1. Field of the Invention
Aspects of the present disclosure are directed to dishwashing appliances and, more particularly, to a filtration system for a dishwashing appliance, and an associated apparatus and method.
2. Description of Related Art
The effectiveness of a dishwasher may often be directly related to conditions associated with the washing fluid used thereby. Generally, a dishwasher implements a gravity-fed sump assembly for receiving washing fluid from a house source, from which the washing fluid is circulated by a circulation pump through various spray arms or other fluid-distribution provisions of the dishwasher for removing soils from the dishware disposed therein. After removing the soils and other debris from the dishware, the washing fluid is typically directed through a series of straining/filtering mechanisms associated with the sump assembly prior to being re-circulated through the hydraulic system of the dishwasher.
In some instances, one such straining/filtering mechanism associated with the sump assembly incorporates a drain chamber which acts as a buffer volume for soils-laden washing fluid prior to such washing fluid being pumped out of the dishwasher during a drain cycle performed by the dishwasher. In some instances, the drain chamber may be a so-called “still chamber” where the collected soils are allowed to settle out in the drain chamber.
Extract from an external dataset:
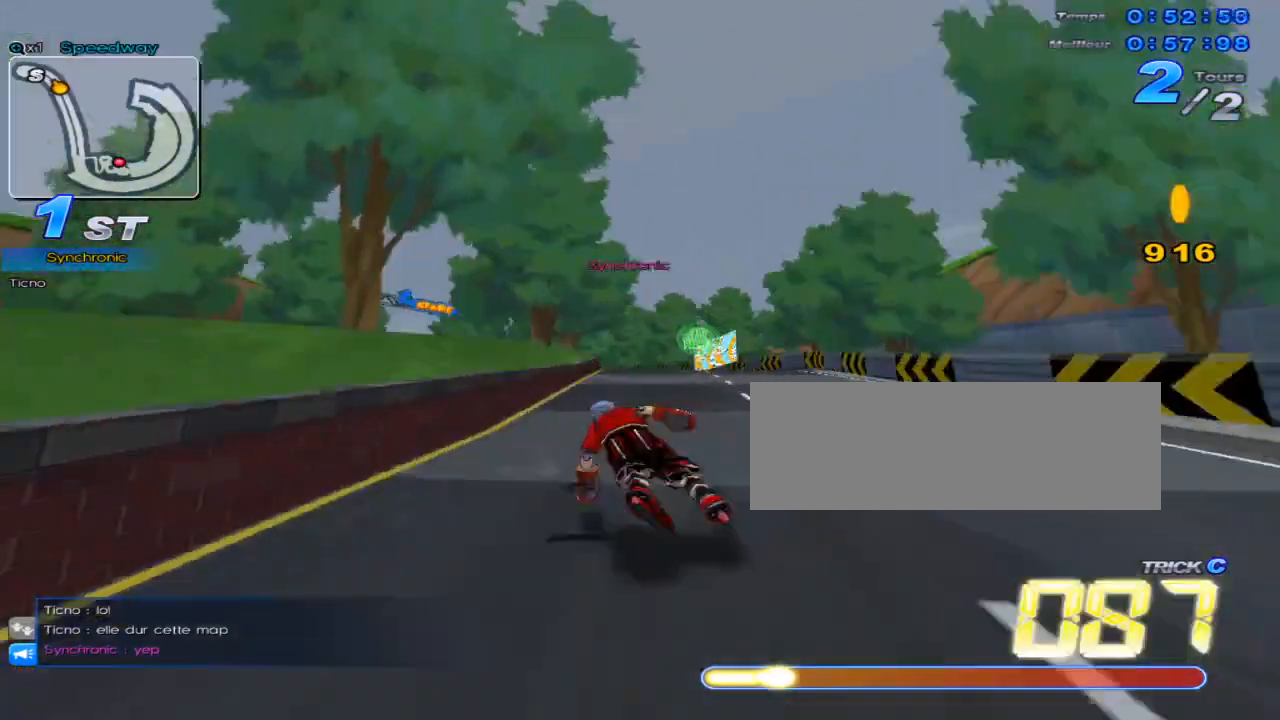
{"keys": ["left", "up", "w"], "events": [[67, "w", "down"], [134, "w", "up"], [167, "left", "down"], [217, "w", "down"], [284, "left", "up"], [284, "w", "up"], [351, "w", "down"], [417, "w", "up"], [451, "left", "down"], [501, "w", "down"]]}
In such instances, the “still chamber” configuration avoids such soils being broken down by washing fluid turbulence/motion and subsequently dispersing back into the circulated washing fluid.
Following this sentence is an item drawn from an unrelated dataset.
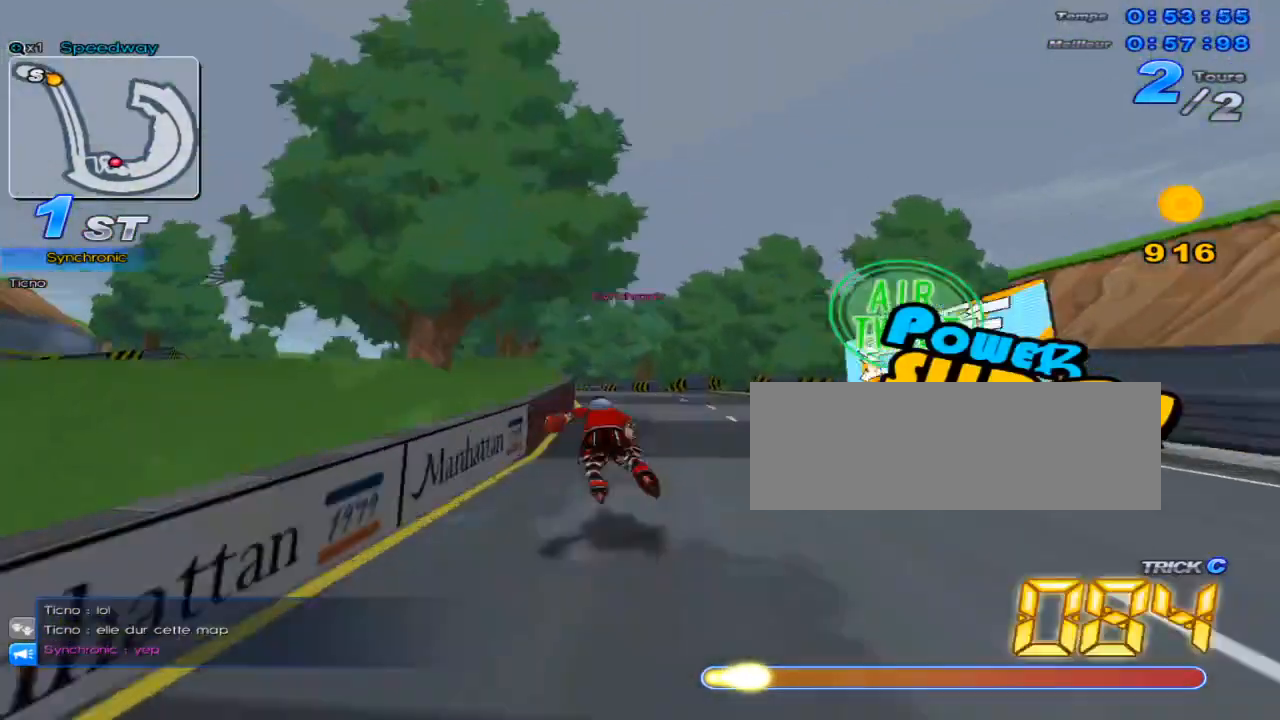
{"keys": ["left", "up"], "events": [[150, "left", "down"], [251, "w", "down"], [317, "left", "up"], [317, "w", "up"], [384, "w", "down"], [417, "w", "up"], [501, "left", "down"]]}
However, in some instances, the dishwasher may also implement a macerator chamber housing a rotating macerator device to chop and break down food soils, though such a macerator chamber may be disposed opposite the drain chamber from the house drain (i.e. the macerator chamber may be fluidly disposed prior to the drain chamber from the house drain). As such, in those instances, the spinning macerator blade and its supporting shaft may create turbulence in the soils-laden washing fluid within the macerator chamber, and this turbulence may, in turn, affect food soils in the drain chamber. As a result, the turbulence may cause the food soils to be driven into the drain chamber and/or expelled from the drain chamber through fluid pathways. To the extent that the food soils are undesirably expelled from the drain chamber and/or macerator chamber, such food soils may undesirably be driven back into the clean, re-circulating washing fluid and eventually onto the dishware disposed within the dishwasher.
Thus, there exists a need for a filtration system and method for permitting a flow (or overflow) of the soils-laden washing fluid with respect to the drain chamber of a dishwasher, the soils-laden washing fluid being received from the macerator chamber of the dishwasher, so as to contain the food soils and contaminants within the drain chamber while facilitating the necessary washing fluid level in the washing fluid circulation system, without re-introducing such food soils/contaminants back into the washing fluid circulation system, and prior to the soils being pumped out of the drain chamber, and out of the dishwasher, during the drain cycle.
The above and other needs are met by embodiments of the present invention which, according to one aspect, provides a filtration system for a dishwasher. Such a system comprises a macerator chamber adapted to house a macerator device, wherein the macerator device and the macerator chamber form a macerator system separately operable from a washing fluid circulation system. The macerator chamber is configured to receive washing fluid for the macerator device to comminute contaminants within the washing fluid. A drain chamber is in fluid communication with the macerator chamber and is configured to receive the washing fluid and comminuted contaminants therefrom via a fluid port therebetween. The drain chamber has a vented member associated therewith, and the vented member defines at least one first vent providing fluid communication between the drain chamber and the washing fluid circulation system. The vented member is spaced apart from the fluid port, and is configured to strain the comminuted contaminants from the washing fluid so as to retain the comminuted contaminants within the drain chamber while allowing the washing fluid to pass therethrough to the washing fluid circulation system.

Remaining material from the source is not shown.